▶ Compiti da svolgere
1. Trascrivi dal brano sul "Malato immaginario" il passo compreso tra "3 minuti per" e "di Reggio Calabria.", estremi inclusi.
2. Elenca tutte le persone e tutti i personaggi nominati nel brano sul "Malato immaginario".
3. Riscrivi in forma più breve il paragrafo del brano sul "Malato immaginario" che comincia con "Un Argante che resta attuale", conservandone i fatti principali.

▶ Brano da leggere
==================================================

Emilio Solfrizzi in una scena di "Il malato immaginario"
3 minuti per la letturaCOSENZA – «Non è tanto la paura di morire, ma è più la paura di vivere» dice Guglielmo Ferro, regista di “Il malato immaginario”, in cartellone al teatro Rendano di Cosenza il 2 marzo nell’ambito della stagione di prosa realizzata da “L’Altro teatro” in collaborazione col Comune di Cosenza, e il giorno dopo al teatro Cilea di Reggio Calabria.
Un Argante che resta attuale anche oggi in questo periodo pandemico per come, da parte sua, sottolinea e rilancia Emilio Solfrizzi, chiamato ad interpretarlo e a guidare un cast da sold out in praticamente tutti i teatri d’Italia, e Cosenza non farà eccezione.
Solfrizzi, cosa dobbiamo aspettarci allora da questo suo Argante?
«Che resti molto fedele all’idea originale, e comica, di Moliere. Un Argante che inventa dolori e malattie ma che ha anche la forza e l’energia per combattere contro tutti quelli che gli stanno intorno»

==================================================

▶ Record del dataset

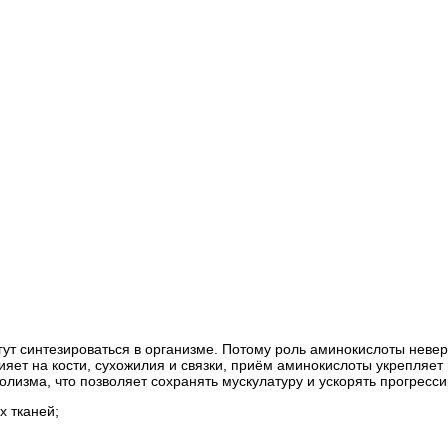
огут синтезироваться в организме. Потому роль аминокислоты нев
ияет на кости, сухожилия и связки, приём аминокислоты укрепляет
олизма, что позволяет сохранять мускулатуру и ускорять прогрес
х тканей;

==================================================

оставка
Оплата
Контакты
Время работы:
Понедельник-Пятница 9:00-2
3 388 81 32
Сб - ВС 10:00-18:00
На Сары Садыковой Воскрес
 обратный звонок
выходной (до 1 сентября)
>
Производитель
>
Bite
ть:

==================================================

▶ Risposte ai compiti
1.
3 minuti per la letturaCOSENZA – «Non è tanto la paura di morire, ma è più la paura di vivere» dice Guglielmo Ferro, regista di “Il malato immaginario”, in cartellone al teatro Rendano di Cosenza il 2 marzo nell’ambito della stagione di prosa realizzata da “L’Altro teatro” in collaborazione col Comune di Cosenza, e il giorno dopo al teatro Cilea di Reggio Calabria.

2.
Emilio Solfrizzi
Guglielmo Ferro
Argante
Moliere

3. Argante resta attuale anche nell'attuale periodo pandemico, come sottolinea Emilio Solfrizzi. Solfrizzi lo interpreta e guida un cast che registra il tutto esaurito in quasi tutti i teatri d'Italia, e Cosenza non farà eccezione.